Мы слушаем ту же музыку, ходим на те же дискотеки, а уж по поводу того, как долбаться, мы каждого можем научить. Я посмотрел на неутомимого Шона Райдера из Happy Mondays, у которого сейчас Black Grape… Вообще для меня в концепции этой идеи было… Если не считать моих друзей, если не считать Сакмарова, получается, что в этой стране не было никого, кто бы меня толкал. В какой-то момент у меня появилась последовательность откровений, что нужно что-то делать совсем по-другому. Эта последовательность складывалась следующим образом: Шон Райдер — Underworld в лице обоих пидарасов — Бил Нельсон, как ни странно. Бил Нельсон показал мне пример карьеры, может, не очень удачной в каких-то отношениях, но это пример человека, который мастер, мессир. Который умеет работать с материалом. Вот эти три человека для меня были самыми важными из внешних людей.

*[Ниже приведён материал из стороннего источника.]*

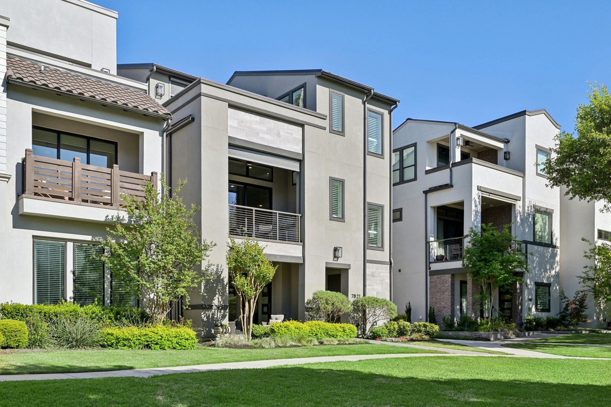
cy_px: 204
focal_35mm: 30
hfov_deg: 61.9
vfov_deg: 43.6
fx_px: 509
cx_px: 306
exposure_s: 1/1000
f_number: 8
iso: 400
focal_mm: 30
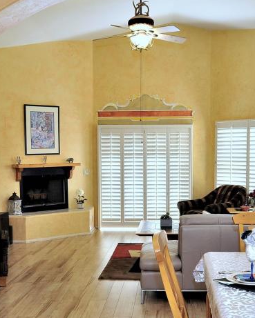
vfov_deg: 34.6
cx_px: 147
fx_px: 509
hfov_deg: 28.1
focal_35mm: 54
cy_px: 194
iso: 1000
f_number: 7.1
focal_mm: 23
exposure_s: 1/40
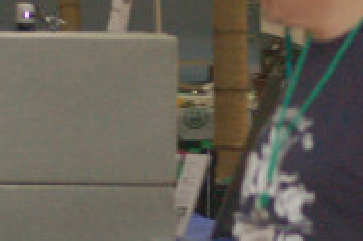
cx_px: 230
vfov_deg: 2.9
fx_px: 4831
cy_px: 107
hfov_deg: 4.3
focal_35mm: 480
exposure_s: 1/125
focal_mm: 70
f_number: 5.6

…К сожалению, кроме друзей, мне в этой стране никто не дал ничего. Ни у кого не было возможности ничему научиться. Потому что все очень успешно идут к своим похоронам. И к своему некрологу. И как-то это все очень скучно. То есть это момент такой, неизбежный для каждого. Но его надо пережить как-то на лету, даже не заметив. Ну, хуячил ты музыку для людей, а потом для ангелов начал хуячить. Даже не заметив, что в руках лежала та же самая гитара. Я думаю, что вот так, наверное, Фрэнк Заппа перешел в мир иной, так и не поняв, чем его 49-й альбом, записанный на небесах, отличается от 48-го, записанного по эту сторону бытия.
А. К.: Вернемся к вашим экспериментам. С идеологией все понятно. А как технологически это все создавалось? И как в итоге та стадия, которую мы сейчас слышим, материализовалась в жизнь?
О. С.: Что касается технологии, то есть подключения проводов и набора программы, управления всей аппаратурой, это скорее вопрос к Кормильцеву. Я в этом смысле лишь скромный подмастерье. А что касается того, как все это рождалось… Не совсем так, как Илья излагал, — у меня другой путь к этому был. В последние годы я просто лопался и взрывался изнутри. От переизбытка идей и совершенно очевидных вещей… Которые я знал, как надо делать, но не мог сделать там, где я занимался музыкой. И те ориентиры музыкальные и этические, которые я видел вокруг: Трики, Бэк, которые в какой-то момент меня смели просто… И я понял, что они отражают мое мироощущение. И я загрустил совсем сильно, что у меня нет никаких шансов в этом культурном пласте что-нибудь сделать. И я начинал уже перегорать. Внутри кипит, когда ты знаешь, что делать, а тебе не дают. Все как будто бы знают, что делать, но ничего не понимают…
И тут вдруг повезло, что мы с Кормильцевым, вроде перестав работать вместе в “Наутилусе”, уже несколько лет корешились по поводу общих психоделических впечатлений, жизненной философии… И этот период длиной в два-три года, он вдруг вызрел в идею, что мы можем работать вместе… И я, по крайней мере, могу все свои идеи неограниченно реализовать… Самые безумные. И на меня никто не будет показывать пальцем и говорить: “Ты что? Ты что придумал? Ты же песню убиваешь этим!” Гораздо проще, когда песня твоя. Хочешь — убиваешь, хочешь — не убиваешь. Вот ты слышал, убили ли мы свои песни? Нет, не убили. Они сами кого хочешь убьют, я думаю. Или оживят. И то, что мы сейчас делаем, это сегодня близко к пониманию творческой свободы. Свободы вылепливания в звуке своей картины мира — с одной стороны, и с другой стороны — такого ремесленного смирения. Когда полная свобода формализуется очень сложной технологией изготовления продукта.